Your copy should match the records below exactly, except for the pictures.

[[ RECORDS TO PROCESS, beginning ]]

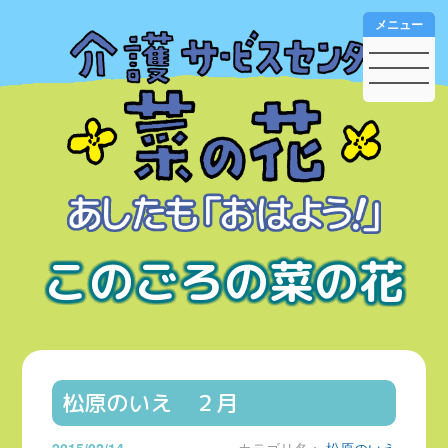
メニュー
このごろの菜の花
松原のいえ ２月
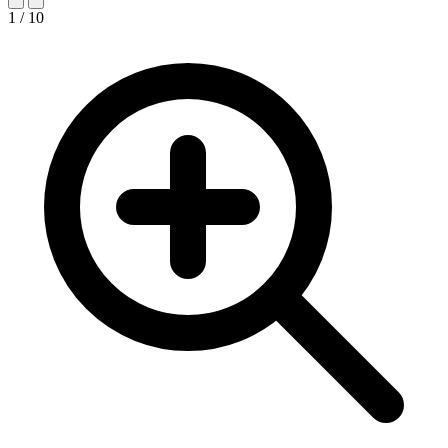
1 / 10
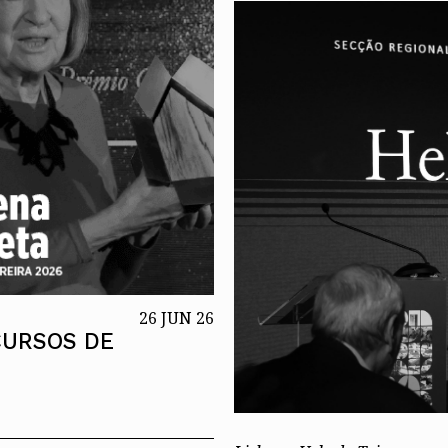
26 JUN 26
CURSOS DE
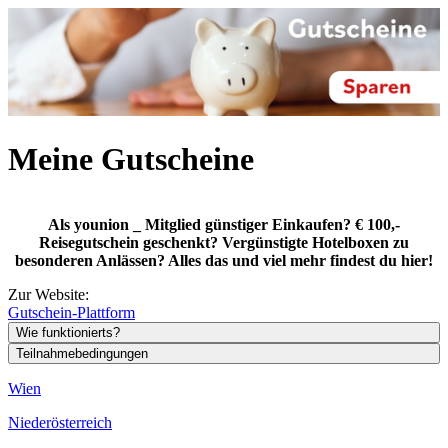
Meine Gutscheine
Als younion _ Mitglied günstiger Einkaufen? € 100,-
Reisegutschein geschenkt? Vergünstigte Hotelboxen zu
besonderen Anlässen? Alles das und viel mehr findest du hier!
Zur Website:
Gutschein-Plattform
Wie funktionierts?
Teilnahmebedingungen
Wien
Niederösterreich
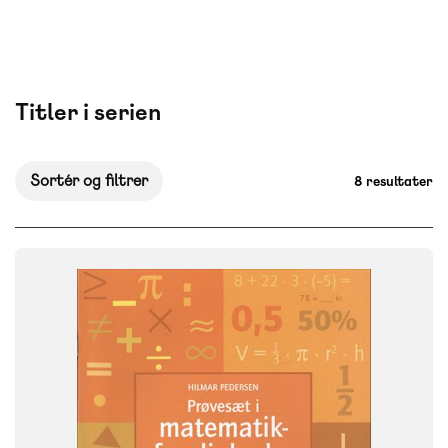
Titler i serien
Sortér og filtrer
8 resultater
FAG
Matematik
NIVEAU
10. klasse
FORMAT
Engangsbog
ISBN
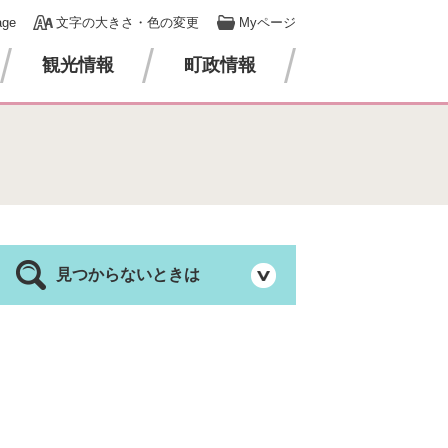
age
文字の大きさ・色の変更
Myページ
観光情報
町政情報
見つからないときは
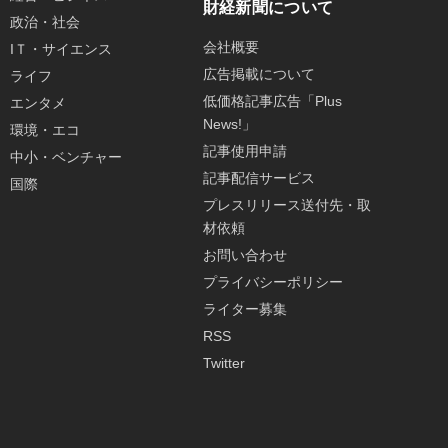
財経新聞について
政治・社会
会社概要
IＴ・サイエンス
広告掲載について
ライフ
低価格記事広告「Plus
エンタメ
News!」
環境・エコ
記事使用申請
中小・ベンチャー
記事配信サービス
国際
プレスリリース送付先・取
材依頼
お問い合わせ
プライバシーポリシー
ライター募集
RSS
Twitter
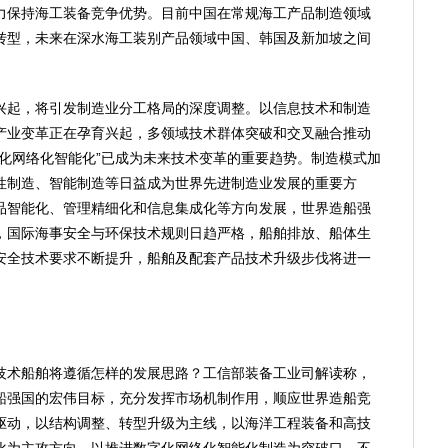
力保持海工装备竞争优势。目前中国在常规海工产品制造领域
转型，未来在深水海工装别产品领域中国、韩国及新加坡之间
起，将引发制造业分工格局的深度调整。以信息技术和制造
产业变革正在孕育兴起，多领域技术群体突破和交叉融合推动
化网络化智能化”已成为未来技术变革的重要趋势。制造模式加
性制造、智能制造等日益成为世界先进制造业发展的重要方
品智能化、管理精细化和信息集成化等方向发展，世界造船强
，国际海事安全与环保技术规则日趋严格，船舶排放、船体生
安全技术要求不断提升，船舶及配套产品技术升级步伐将进一
术船舶将遵循怎样的发展思路？工信部装备工业司解读称，
船强国的宏伟目标，充分发挥市场机制作用，顺应世界造船竞
驱动，以结构调整、转型升级为主线，以海洋工程装备和高技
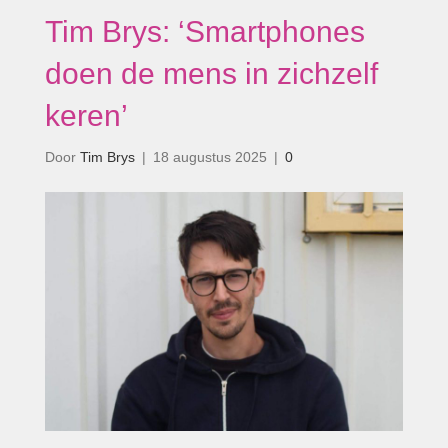
Tim Brys: ‘Smartphones
doen de mens in zichzelf
keren’
Door
Tim Brys
|
18 augustus 2025
|
0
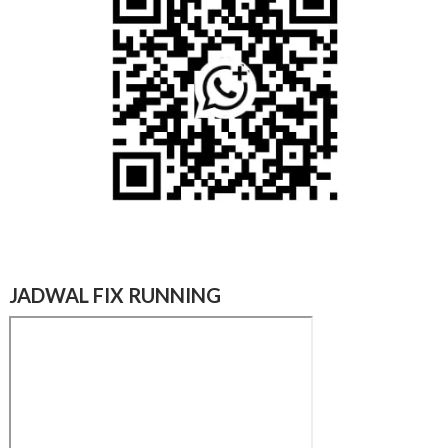
JADWAL FIX RUNNING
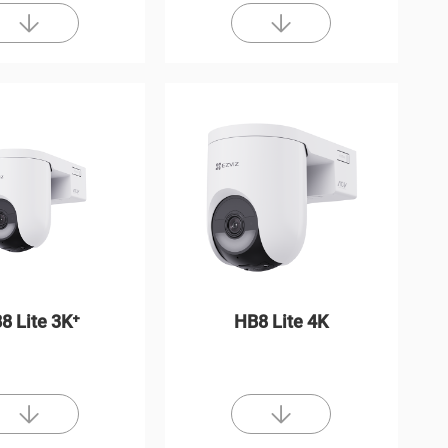
8 Lite 3K⁺
HB8 Lite 4K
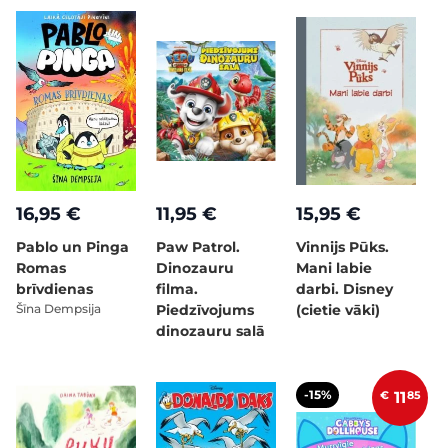
16,95 €
11,95 €
15,95 €
Pablo un Pinga
Paw Patrol.
Vinnijs Pūks.
Romas
Dinozauru
Mani labie
brīvdienas
filma.
darbi. Disney
Šīna Dempsija
Piedzīvojums
(cietie vāki)
dinozauru salā
-15%
€
11
85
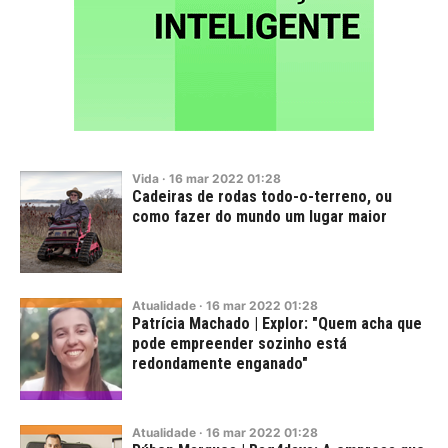
Vida
·
16
mar
2022
01:28
Cadeiras de rodas todo-o-terreno, ou
como fazer do mundo um lugar maior
Atualidade
·
16
mar
2022
01:28
Patrícia Machado | Explor: "Quem acha que
pode empreender sozinho está
redondamente enganado"
Atualidade
·
16
mar
2022
01:28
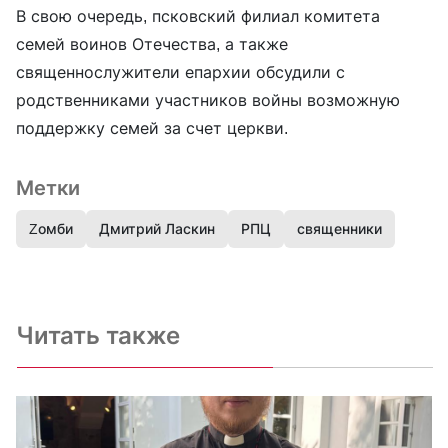
В свою очередь, псковский филиал комитета
семей воинов Отечества, а также
священнослужители епархии обсудили с
родственниками участников войны возможную
поддержку семей за счет церкви.
Метки
Zомби
Дмитрий Ласкин
РПЦ
священники
Читать также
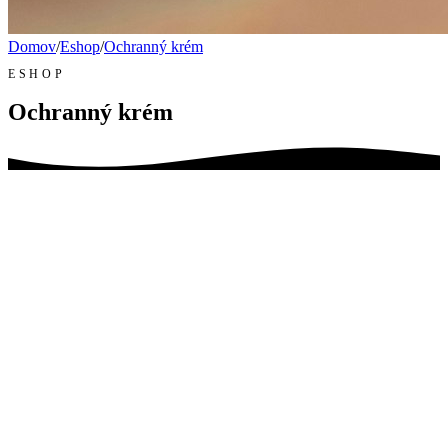
Domov
/
Eshop
/
Ochranný krém
ESHOP
Ochranný krém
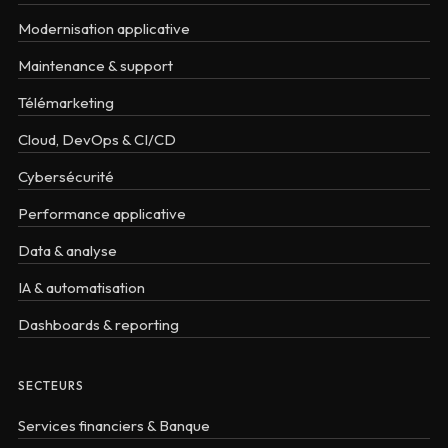
Modernisation applicative
Maintenance & support
Télémarketing
Cloud, DevOps & CI/CD
Cybersécurité
Performance applicative
Data & analyse
IA & automatisation
Dashboards & reporting
SECTEURS
Services financiers & Banque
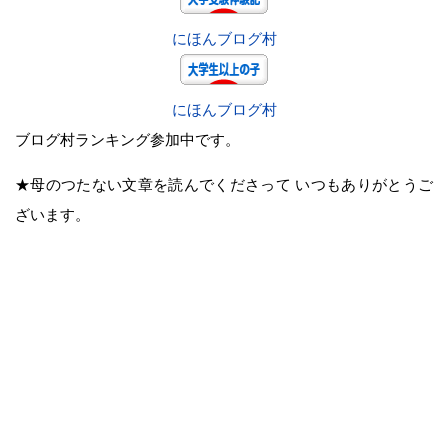
にほんブログ村
にほんブログ村
ブログ村ランキング参加中です。
★母のつたない文章を読んでくださって いつもありがとうご
ざいます。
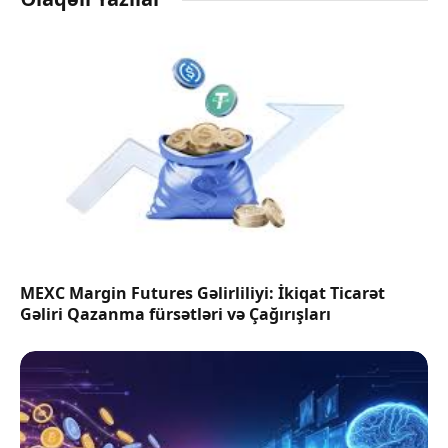
MEXC Margin Futures Gəlirliliyi: İkiqat Ticarət
Gəliri Qazanma fürsətləri və Çağırışları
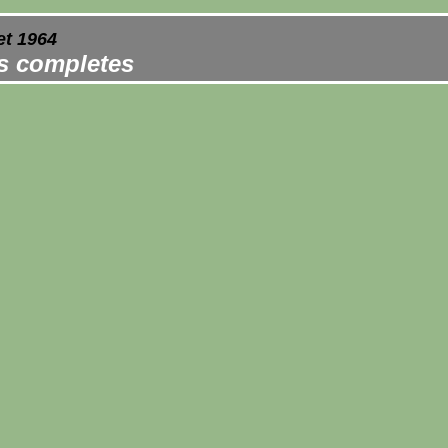
et 1964
es completes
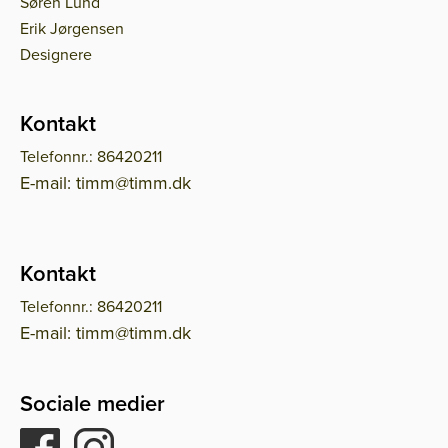
Søren Lund
Erik Jørgensen
Designere
Kontakt
Telefonnr.: 86420211
E-mail: timm@timm.dk
Kontakt
Telefonnr.: 86420211
E-mail: timm@timm.dk
Sociale medier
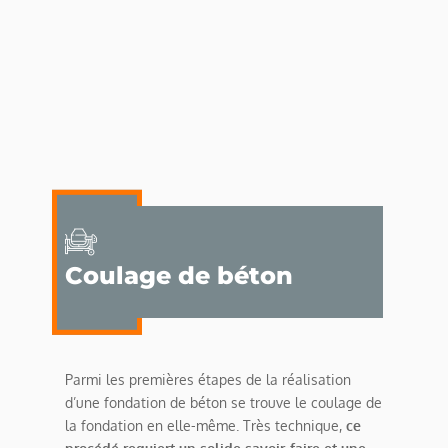
Coulage de béton
Parmi les premières étapes de la réalisation
d’une fondation de béton se trouve le coulage de
la fondation en elle-même. Très technique,
ce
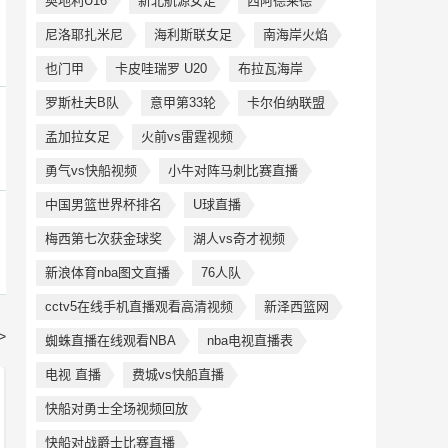
奥地利U16
新北航源女足
西阿德莱德
尼洛耶扎米尼
海利斯联女足
南海岸火焰
也门甲
卡皮哇瑞罗 U20
布拉瓦海岸
罗斯杜夫B队
意甲第33轮
卡尔伯纳联盟
孟加拉女足
火前vs雷霆视频
勇气vs快船视频
小牛对阵马刺比赛直播
中国男篮世界杯排名
U球直播
梅西第七次获金球奖
湖人vs奇才视频
新浪体育nba图文直播
76人队
cctv5在线手机直播观看高清视频
新泽西篮网
>
蜘蛛直播在线观看NBA
nba电视直播表
电视 直播
费城vs快船直播
快船对勇士全场视频回放
快船对战爵士比赛直播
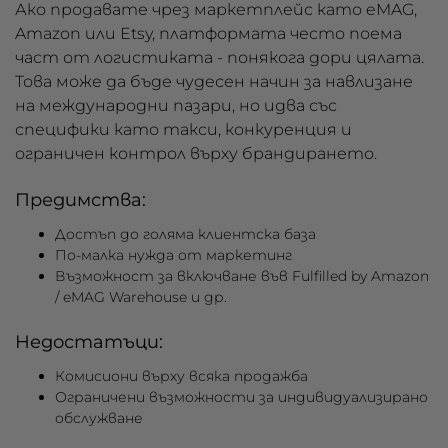
Ако продавате чрез маркетплейс като eMAG,
Amazon или Etsy, платформата често поема
част от логистиката - понякога дори цялата.
Това може да бъде чудесен начин за навлизане
на международни пазари, но идва със
специфики като такси, конкуренция и
ограничен контрол върху брандирането.
Предимства:
Достъп до голяма клиентска база
По-малка нужда от маркетинг
Възможност за включване във Fulfilled by Amazon
/ eMAG Warehouse и др.
Недостатъци:
Комисиони върху всяка продажба
Ограничени възможности за индивидуализирано
обслужване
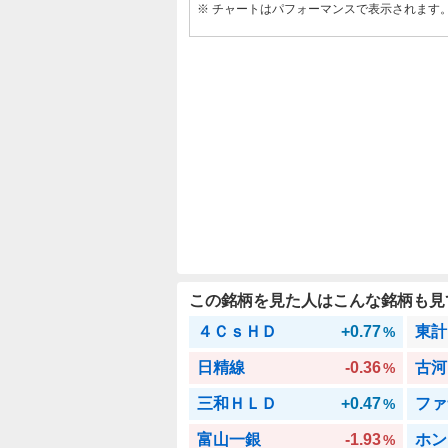
※ チャートはパフォーマンスで表示されます
この銘柄を見た人はこんな銘柄も見
４ＣｓＨＤ
+0.77
東計
%
日精線
-0.36
古河
%
三和ＨＬＤ
+0.47
ファ
%
富山一銀
-1.93
ホン
%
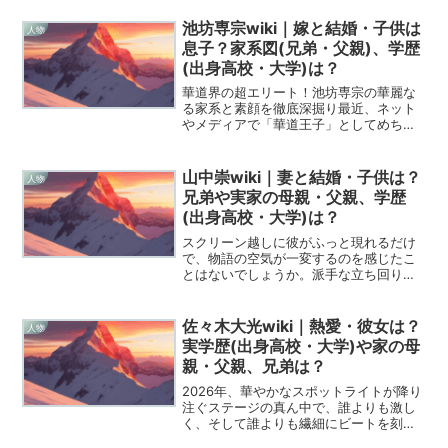
池坊専宗wiki｜嫁と結婚・子供は
人物
息子？家系図(兄弟・父親)、学歴
(出身高校・大学)は？
華道界の超エリート！池坊専宗の華麗な
る家系と素顔を徹底深掘り最近、ネット
やメディアで「華道王子」としてめちゃ
くちゃ注目を集めている池坊専宗さん、
皆さんご存知ですよね？彼をただのイケ
メン華道家で終わらせてはいけないんで
山中崇wiki｜妻と結婚・子供は？
人物
すよ！彼のバックグラウン...
兄弟や実家の母親・父親、学歴
(出身高校・大学)は？
スクリーン越しに彼がふっと現れるだけ
で、物語の空気が一変するのを感じたこ
とはないでしょうか。派手な立ち回りで
目を引く主役ではないかもしれません
が、その場に流れる時間を豊かに、そし
て深く彩る山中崇さんという俳優の存在
佐々木大光wiki｜熱愛・彼女は？
人物
は、今の日本映画界やドラマ...
実学歴(出身高校・大学)や家の母
親・父親、兄弟は？
2026年、華やかなスポットライトが降り
注ぐステージの真ん中で、誰よりも激し
く、そして誰よりも繊細にビートを刻む
一人の青年がいます。彼の名は佐々木大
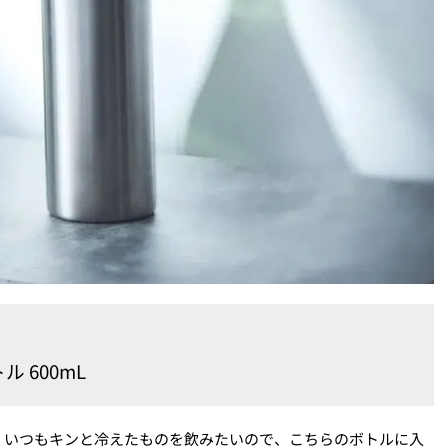
 600mL
。いつもキンと冷えたものを飲みたいので、こちらのボトルに入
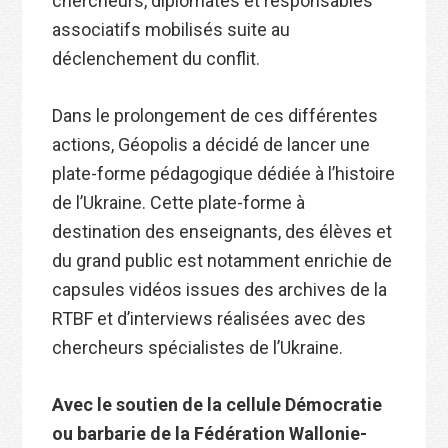
chercheurs, diplomates et responsables
associatifs mobilisés suite au
déclenchement du conflit.
Dans le prolongement de ces différentes
actions, Géopolis a décidé de lancer une
plate-forme pédagogique dédiée à l’histoire
de l’Ukraine. Cette plate-forme à
destination des enseignants, des élèves et
du grand public est notamment enrichie de
capsules vidéos issues des archives de la
RTBF et d’interviews réalisées avec des
chercheurs spécialistes de l’Ukraine.
Avec le soutien de la cellule Démocratie
ou barbarie de la Fédération Wallonie-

[[ RECORDS TO PROCESS, end ]]

● OUTPUT BELOW:
メニュー
このごろの菜の花
松原のいえ ２月
1 / 10
26 JUN 26
CURSOS DE
Meine Gutscheine
Als younion _ Mitglied günstiger Einkaufen? € 100,-
Reisegutschein geschenkt? Vergünstigte Hotelboxen zu
besonderen Anlässen? Alles das und viel mehr findest du hier!
Zur Website:
Gutschein-Plattform
Wie funktionierts?
Teilnahmebedingungen
Wien
Niederösterreich
Titler i serien
Sortér og filtrer
8 resultater
FAG
Matematik
NIVEAU
10. klasse
FORMAT
Engangsbog
ISBN
age
文字の大きさ・色の変更
Myページ
観光情報
町政情報
見つからないときは
財経新聞について
政治・社会
会社概要
IＴ・サイエンス
広告掲載について
ライフ
低価格記事広告「Plus
エンタメ
News!」
環境・エコ
記事使用申請
中小・ベンチャー
記事配信サービス
国際
プレスリリース送付先・取
材依頼
お問い合わせ
プライバシーポリシー
ライター募集
RSS
Twitter
力保持海工装备竞争优势。目前中国在常规海工产品制造领域
转型，未来在深水海工装别产品领域中国、韩国及新加坡之间
起，将引发制造业分工格局的深度调整。以信息技术和制造
产业变革正在孕育兴起，多领域技术群体突破和交叉融合推动
化网络化智能化”已成为未来技术变革的重要趋势。制造模式加
性制造、智能制造等日益成为世界先进制造业发展的重要方
品智能化、管理精细化和信息集成化等方向发展，世界造船强
，国际海事安全与环保技术规则日趋严格，船舶排放、船体生
安全技术要求不断提升，船舶及配套产品技术升级步伐将进一
术船舶将遵循怎样的发展思路？工信部装备工业司解读称，
船强国的宏伟目标，充分发挥市场机制作用，顺应世界造船竞
驱动，以结构调整、转型升级为主线，以海洋工程装备和高技
Tim Brys: ‘Smartphones
doen de mens in zichzelf
keren’
Door
Tim Brys
|
18 augustus 2025
|
0
JADWAL FIX RUNNING
8 Lite 3K⁺
HB8 Lite 4K
16,95 €
11,95 €
15,95 €
Pablo un Pinga
Paw Patrol.
Vinnijs Pūks.
Romas
Dinozauru
Mani labie
brīvdienas
filma.
darbi. Disney
Šīna Dempsija
Piedzīvojums
(cietie vāki)
dinozauru salā
-15%
€
11
85
Vida
·
16
mar
2022
01:28
Cadeiras de rodas todo-o-terreno, ou
como fazer do mundo um lugar maior
Atualidade
·
16
mar
2022
01:28
Patrícia Machado | Explor: "Quem acha que
pode empreender sozinho está
redondamente enganado"
Atualidade
·
16
mar
2022
01:28
В свою очередь, псковский филиал комитета
семей воинов Отечества, а также
священнослужители епархии обсудили с
родственниками участников войны возможную
поддержку семей за счет церкви.
Метки
Zомби
Дмитрий Ласкин
РПЦ
священники
Читать также
Domov
/
Eshop
/
Ochranný krém
ESHOP
Ochranný krém
Modernisation applicative
Maintenance & support
Télémarketing
Cloud, DevOps & CI/CD
Cybersécurité
Performance applicative
Data & analyse
IA & automatisation
Dashboards & reporting
SECTEURS
Services financiers & Banque
にほんブログ村
にほんブログ村
ブログ村ランキング参加中です。
★母のつたない文章を読んでくださって いつもありがとうご
ざいます。
MEXC Margin Futures Gəlirliliyi: İkiqat Ticarət
Gəliri Qazanma fürsətləri və Çağırışları
et 1964
es completes
Søren Lund
Erik Jørgensen
Designere
Kontakt
Telefonnr.: 86420211
E-mail: timm@timm.dk
Kontakt
Telefonnr.: 86420211
E-mail: timm@timm.dk
Sociale medier
Coulage de béton
Parmi les premières étapes de la réalisation
d’une fondation de béton se trouve le coulage de
la fondation en elle-même. Très technique,
ce
奥地利U16
新北航源女足
西阿德莱德
尼洛耶扎米尼
海利斯联女足
南海岸火焰
也门甲
卡皮哇瑞罗 U20
布拉瓦海岸
罗斯杜夫B队
意甲第33轮
卡尔伯纳联盟
孟加拉女足
火前vs雷霆视频
勇气vs快船视频
小牛对阵马刺比赛直播
中国男篮世界杯排名
U球直播
梅西第七次获金球奖
湖人vs奇才视频
新浪体育nba图文直播
76人队
cctv5在线手机直播观看高清视频
新泽西篮网
>
蜘蛛直播在线观看NBA
nba电视直播表
电视 直播
费城vs快船直播
快船对勇士全场视频回放
快船对战爵士比赛直播
Ако продавате чрез маркетплейс като eMAG,
Amazon или Etsy, платформата често поема
част от логистиката - понякога дори цялата.
Това може да бъде чудесен начин за навлизане
на международни пазари, но идва със
специфики като такси, конкуренция и
ограничен контрол върху брандирането.
Предимства:
Достъп до голяма клиентска база
По-малка нужда от маркетинг
Възможност за включване във Fulfilled by Amazon
/ eMAG Warehouse и др.
Недостатъци:
Комисиони върху всяка продажба
Ограничени възможности за индивидуализирано
обслужване
※ チャートはパフォーマンスで表示されます
この銘柄を見た人はこんな銘柄も見
４ＣｓＨＤ
+0.77
東計
%
日精線
-0.36
古河
%
三和ＨＬＤ
+0.47
ファ
%
富山一銀
-1.93
ホン
%
池坊専宗wiki｜嫁と結婚・子供は
人物
息子？家系図(兄弟・父親)、学歴
(出身高校・大学)は？
華道界の超エリート！池坊専宗の華麗な
る家系と素顔を徹底深掘り最近、ネット
やメディアで「華道王子」としてめちゃ
くちゃ注目を集めている池坊専宗さん、
皆さんご存知ですよね？彼をただのイケ
メン華道家で終わらせてはいけないんで
山中崇wiki｜妻と結婚・子供は？
人物
すよ！彼のバックグラウン...
兄弟や実家の母親・父親、学歴
(出身高校・大学)は？
スクリーン越しに彼がふっと現れるだけ
で、物語の空気が一変するのを感じたこ
とはないでしょうか。派手な立ち回りで
目を引く主役ではないかもしれません
が、その場に流れる時間を豊かに、そし
て深く彩る山中崇さんという俳優の存在
佐々木大光wiki｜熱愛・彼女は？
人物
は、今の日本映画界やドラマ...
実学歴(出身高校・大学)や家の母
親・父親、兄弟は？
2026年、華やかなスポットライトが降り
注ぐステージの真ん中で、誰よりも激し
く、そして誰よりも繊細にビートを刻む
一人の青年がいます。彼の名は佐々木大
 600mL
。いつもキンと冷えたものを飲みたいので、こちらのボトルに入
chercheurs, diplomates et responsables
associatifs mobilisés suite au
déclenchement du conflit.
Dans le prolongement de ces différentes
actions, Géopolis a décidé de lancer une
plate-forme pédagogique dédiée à l’histoire
de l’Ukraine. Cette plate-forme à
destination des enseignants, des élèves et
du grand public est notamment enrichie de
capsules vidéos issues des archives de la
RTBF et d’interviews réalisées avec des
chercheurs spécialistes de l’Ukraine.
Avec le soutien de la cellule Démocratie
ou barbarie de la Fédération Wallonie-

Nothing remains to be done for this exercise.